Everywhere there was blood.

Oh, it was a messy crime scene, sloppily done, a crime of passion, not one of cold, calculated methodology.

I almost snorted. I’d never killed a man like that, not even my first kills that last day in my motherland. I’d been passionate then too, before the fire in my soul sputtered out forever, but even then, the kills were clean, thoughtful. I’d spent years planning them down to the very last detail.

The female victim was torn to ribbons by knives, a poor mockery of my form, but in one picture, a close up of her face, I recognized who it was.

Fuck.

The next picture Moore slid across the table with one finger, overly dramatic prick.

It was a photo of the victim days earlier at Hephaestus Auto, her gleaming dark hair catching in the pale winter sunlight, her smile soft as she waved goodbye to someone obscured just inside The Fallen clubhouse.
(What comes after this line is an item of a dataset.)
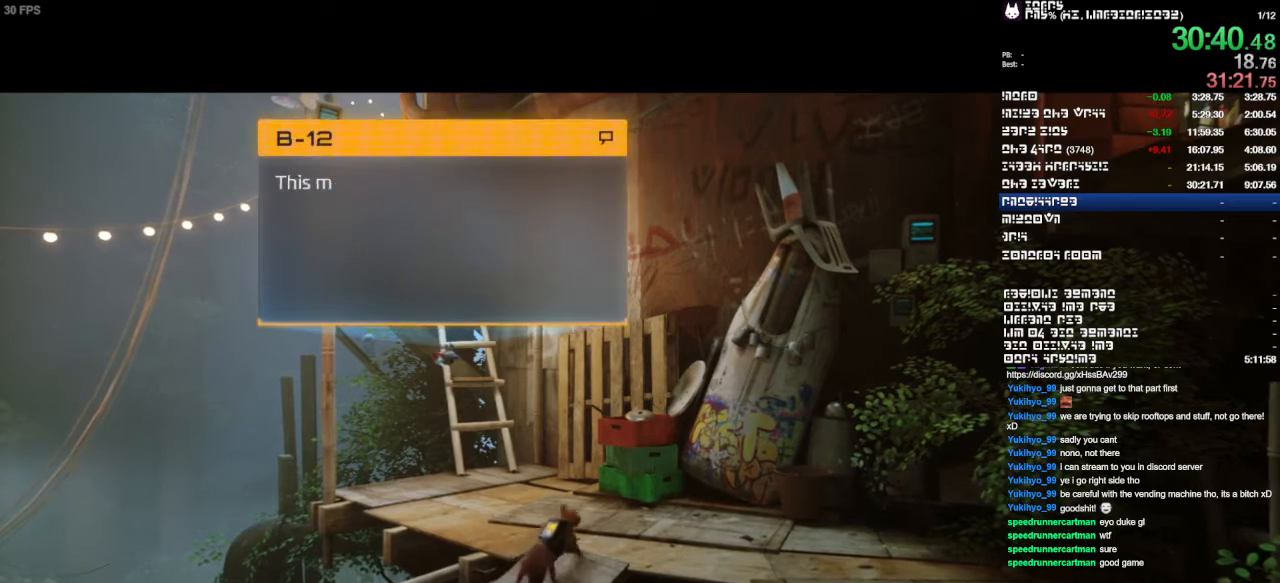
Gameplay with a controller (PlayStation layout); each line is a JSON object with the inputs held at the frame after it. "events" lists button and stick changes between this image and that frame as [ms after this image, input, new state], when the widget could be followed in between. Not read: CIRCLE CROSS DPAD_DOWN DPAD_RIGHT DPAD_UP L1 L2 L3 R1 R2 R3 SELECT.
{"buttons": [], "left_stick": "center", "right_stick": "left", "events": [[433, "right_stick", "left"]]}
“Her name was Natalie Ashley,” Moore said, knowing that I knew. “She worked at Entrance Bay Academy teaching History and Social Studies, and, apparently, she was sleeping with a member of your club.”

I looked up at Moore calmly, but my mind was working, clicking and whirring as I thought through the ramifications of this.

I was not sleeping with Natalie Ashley.

But Kodiak was.

“Mr. Moore, I’ll tell you once more, keep to the facts, or I’ll be leaving with my client. So far, I see no cause why you brought him in for questioning,” White warned, and for a pale, short, old suit, he didn’t do half-bad.

“He assaulted an officer,” Moore reminded him.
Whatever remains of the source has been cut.